Extracted records:
BEGIN
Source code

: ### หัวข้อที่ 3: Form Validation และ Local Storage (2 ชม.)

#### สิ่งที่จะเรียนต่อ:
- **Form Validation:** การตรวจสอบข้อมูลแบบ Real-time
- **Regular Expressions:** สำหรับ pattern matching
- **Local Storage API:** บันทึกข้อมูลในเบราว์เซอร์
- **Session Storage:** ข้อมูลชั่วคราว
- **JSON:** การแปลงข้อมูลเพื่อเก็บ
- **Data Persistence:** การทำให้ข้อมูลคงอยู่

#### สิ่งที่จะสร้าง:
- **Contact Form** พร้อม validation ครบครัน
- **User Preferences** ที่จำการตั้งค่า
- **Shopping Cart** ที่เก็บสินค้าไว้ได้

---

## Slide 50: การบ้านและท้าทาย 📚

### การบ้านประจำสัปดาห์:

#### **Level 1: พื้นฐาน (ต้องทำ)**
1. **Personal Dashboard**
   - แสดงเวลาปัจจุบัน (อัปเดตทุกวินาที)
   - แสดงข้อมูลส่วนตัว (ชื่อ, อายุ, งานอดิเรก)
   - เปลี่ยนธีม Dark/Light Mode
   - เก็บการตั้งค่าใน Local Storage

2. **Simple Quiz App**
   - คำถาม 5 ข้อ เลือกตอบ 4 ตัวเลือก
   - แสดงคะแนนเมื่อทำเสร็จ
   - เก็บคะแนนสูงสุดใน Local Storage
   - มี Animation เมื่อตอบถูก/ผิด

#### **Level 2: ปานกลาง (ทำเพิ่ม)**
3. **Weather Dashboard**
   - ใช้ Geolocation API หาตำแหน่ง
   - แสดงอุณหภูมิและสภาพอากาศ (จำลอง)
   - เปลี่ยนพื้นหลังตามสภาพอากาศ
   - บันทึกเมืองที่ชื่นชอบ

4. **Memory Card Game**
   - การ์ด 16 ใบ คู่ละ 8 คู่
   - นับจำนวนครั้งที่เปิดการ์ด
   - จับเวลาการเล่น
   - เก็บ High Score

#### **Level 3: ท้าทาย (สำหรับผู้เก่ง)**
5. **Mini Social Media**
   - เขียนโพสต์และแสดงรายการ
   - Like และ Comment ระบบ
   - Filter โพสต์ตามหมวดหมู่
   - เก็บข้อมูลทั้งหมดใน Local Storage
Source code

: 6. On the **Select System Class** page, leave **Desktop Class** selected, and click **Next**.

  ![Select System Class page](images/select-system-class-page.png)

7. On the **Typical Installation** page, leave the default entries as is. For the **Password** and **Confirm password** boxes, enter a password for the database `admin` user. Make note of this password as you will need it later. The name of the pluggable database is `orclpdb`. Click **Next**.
END
From the listing above, pull out each line that contains the word "Select".

## Result
: 6. On the **Select System Class** page, leave **Desktop Class** selected, and click **Next**.
  ![Select System Class page](images/select-system-class-page.png)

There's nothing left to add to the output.